American States Ins. Co. v. Pioneer Electric Co., 85 F. Supp. 2d 1337 (S.D. Fla. 2000), which is also cited by Plaintiff, is equally inapplicable. There, the insured did not simply fail to request a defense, but refused to cooperate with the insurer or respond to the insurer's attempt at contact. Id. at 1343.
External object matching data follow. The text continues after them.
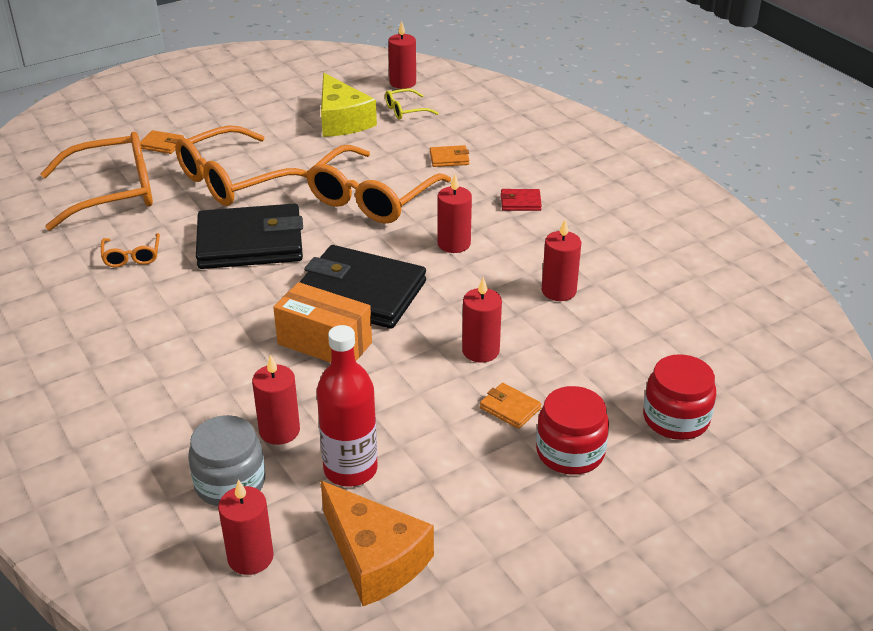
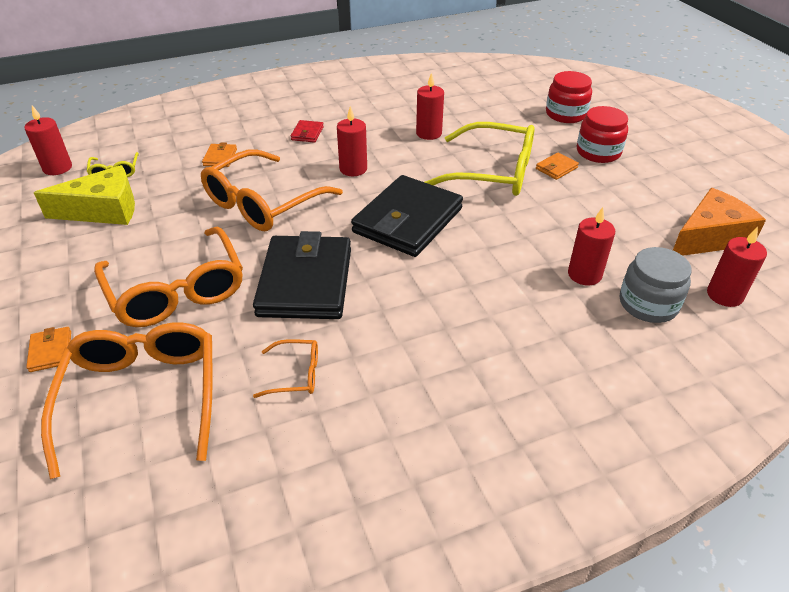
camera: 80 degrees left, 5 degrees up
orange wallet [140,130,184,154] -> orange wallet turned 45 degrees counterclockwise [26,327,71,372]
orange box [273,282,372,363] -> none
orange glasses [306,145,451,224] -> orange glasses turned 90 degrees clockwise [201,149,343,231]
red bottle [317,325,378,487] -> none
red candle [462,277,502,363] -> yellow glasses [425,122,535,196]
Lastly, there is also precedent from other jurisdictions supporting the position that "[i]f an insurer receives actual notice of a lawsuit against its insured, even if from another insured, its duty to defend is triggered at the time that it receives actual notice of the law suit." 14 Couch on Ins. § 200.3.1 (Westlaw 2010) citing Federated Mut. Ins. Co. v. State Farm Mut. Auto. Ins. Co., 668 N.E.2d 627 (Ill. App. Ct. 1996);see also BBL-McCarthy, LLC v. Baldwin Paving Co., 646 S.E.2d 682, 686 (Ga. Ct. App. 2007) (insurer has duty to defend when insurer has actual notice of claim against additional insured, whether or not that claim was specifically tendered by the additional insured). For all these reasons, the Court declines to adopt the reasoning of the Seventh Circuit cases to the factual scenario presented here. IV. Conclusion
Accordingly, it is hereby ORDERED AND ADJUDGED that Plaintiff Scottsdale Insurance Company's Motion for Summary Judgment (DE 14) is DENIED. DONE AND ORDERED in Chambers at West Palm Beach, Palm Beach County, Florida, this 1st day of December, 2010.